One curious new detail is the promise that the playable prologue is a standalone experience with its own set of PS5 trophies, but the FAQ makes no attempt to promise any kind of timeframe outside of “soon” for release. After all, people haven’t even seen the actual game yet, which, by the way, is apparently set for release in 2022.A few other bits of info fill out the rest of the FAQ, including the usual reminder that BLUE BOX is not related to Kojima Productions in any way, that The Haunting and Abandoned aren’t related at all, and attempts to explain “what makes Abandoned unique and stand out from other games.”

Abandoned isn’t Actually its Name

One additional question at the bottom reconfirms a detail that we’ve technically known for a while, but that many people are still not aware of. “Is Abandoned the actual IP name?” it asks.

“No Abandoned is a codename. The marketing title name will be announced with the gameplay reveal.” When that gameplay reveal will be is anyone’s guess, but it’s interesting that the original announcement on the PlayStation Blog never once indicated that Abandoned was just a codename.
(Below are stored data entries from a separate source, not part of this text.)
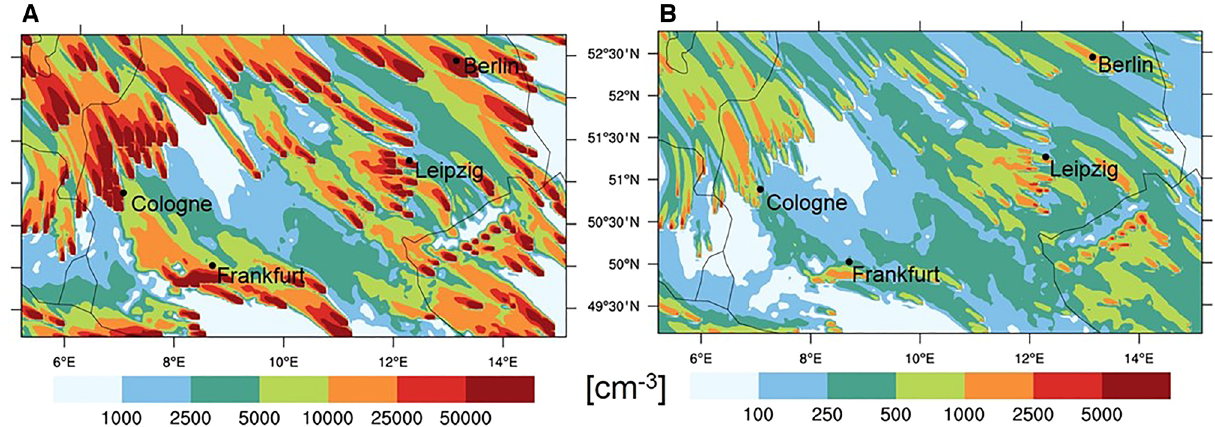
Figure 4. Comparison of primary Aitken mode particle plumes from power stations over northern Germany according to the German weather forecast model COSMO Art based on measured emissions ( A ) and on Y2000 (AeroCom, https:// aeroc om. met. no) based emissions ( B ) for southeasterly winds. The model was run for November conditions to suppress secondary gas to particle conversion (adapted from 14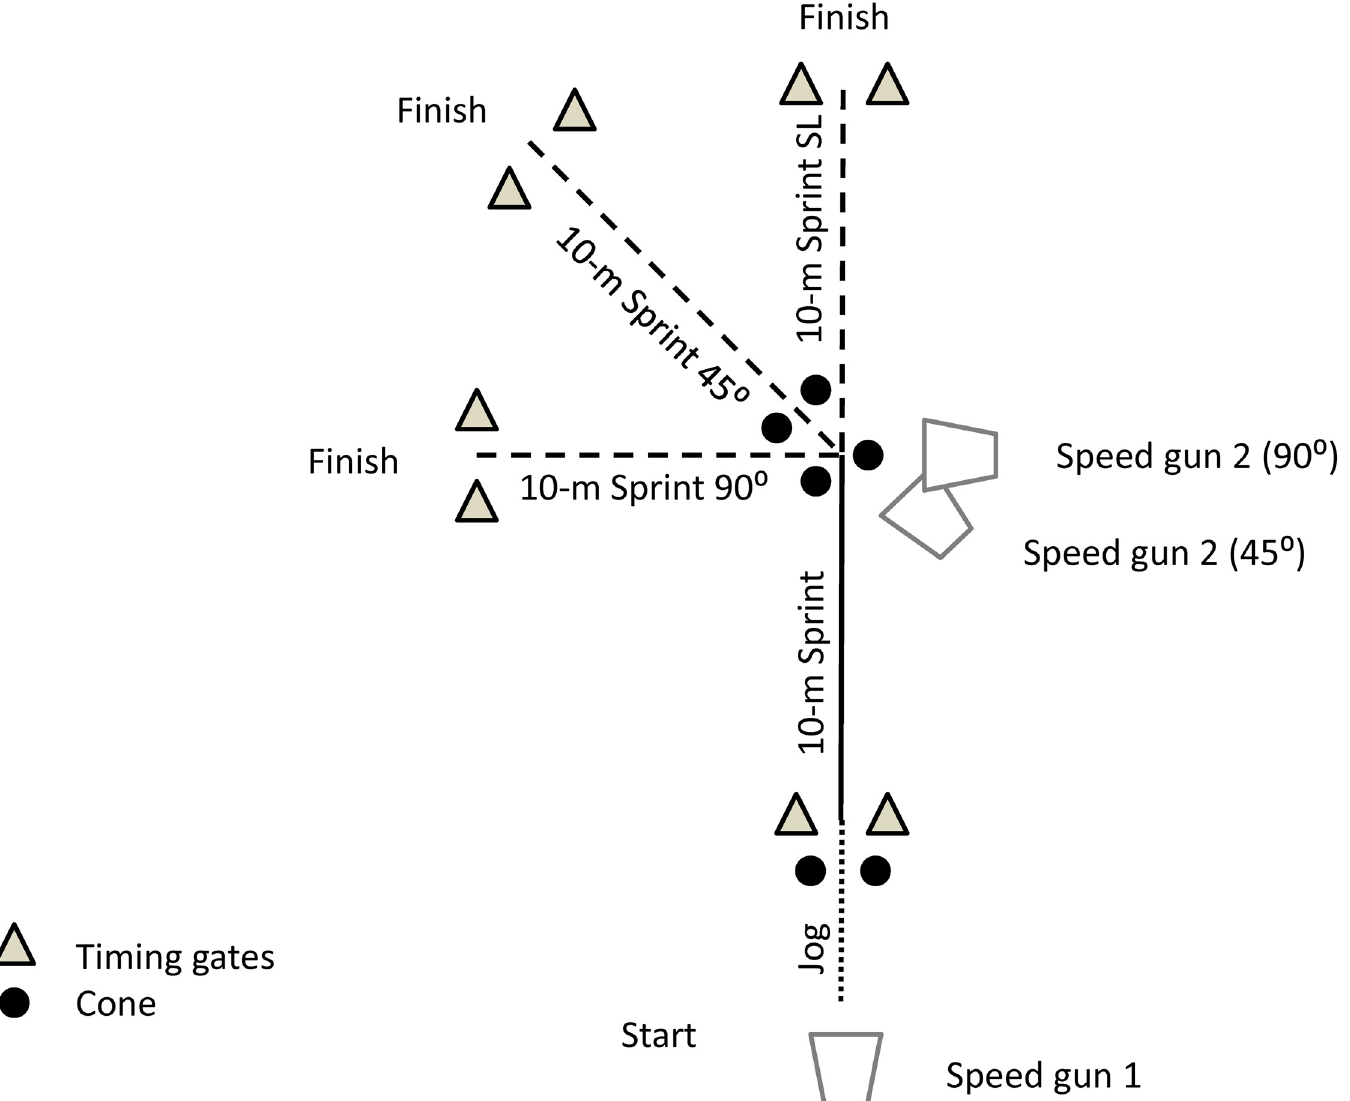
Fig 1. Experimental set up with the new timing methodology combining two speed guns synchronized. See methods for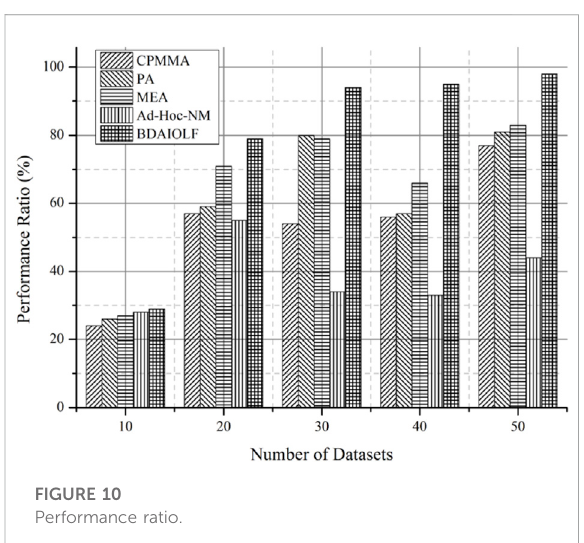
FIGURE 10 Performance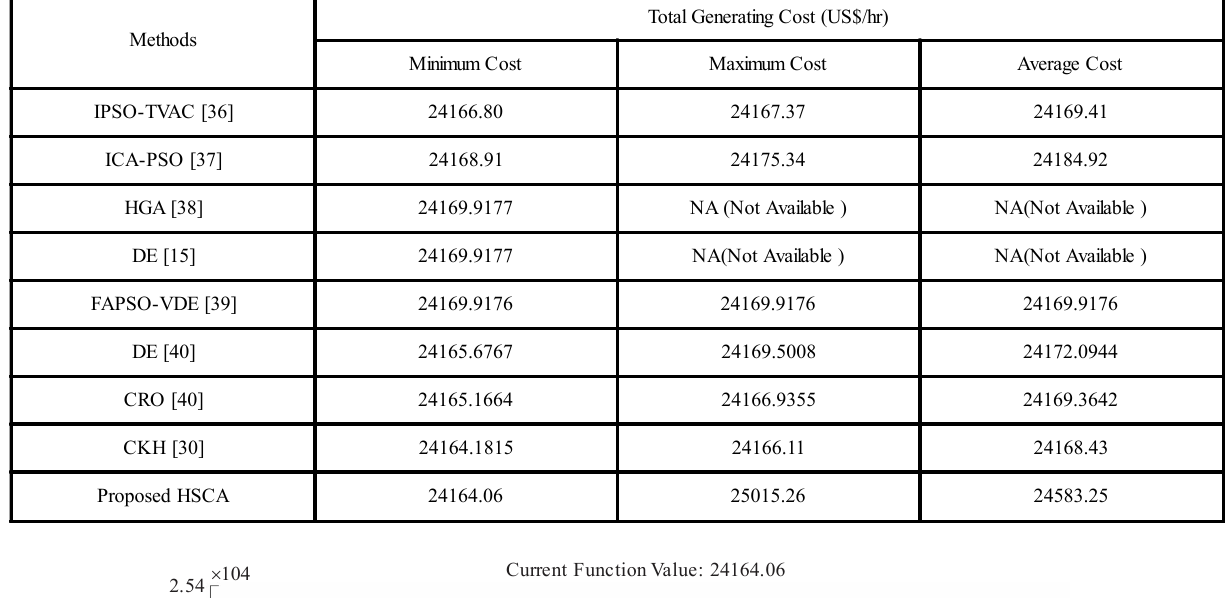
TABLE 3. STATISTICAL COMPARISON OF 13 UNIT TEST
Apart from what we’ve been told about Abandoned, what have we actually been shown? At this point we’ve seen an introductory trailer that wasn’t real for a game that doesn’t even have a real name, and viewed a short teaser of a person walking that is reportedly a trimmed down part of what was supposed to be the title’s actual cinematic reveal, which still hasn’t been shown yet despite first being scheduled for back in June. In many ways, it just feels like Kahraman is getting so far ahead of himself that he starts on new promises before finishing up the old ones. Shiny ideas like a free release of a game and a playable prologue complete with trophies and an app that runs trailers in-engine all get in the way of actually finishing anything.

At this point, Kahraman and BLUE BOX need to stop trying to string people along, and just resurface when they actually have something to show. Until then, we’ve got a hell of a lot of other stuff to play and pay attention to without unfulfilled promises sucking the air out of the room.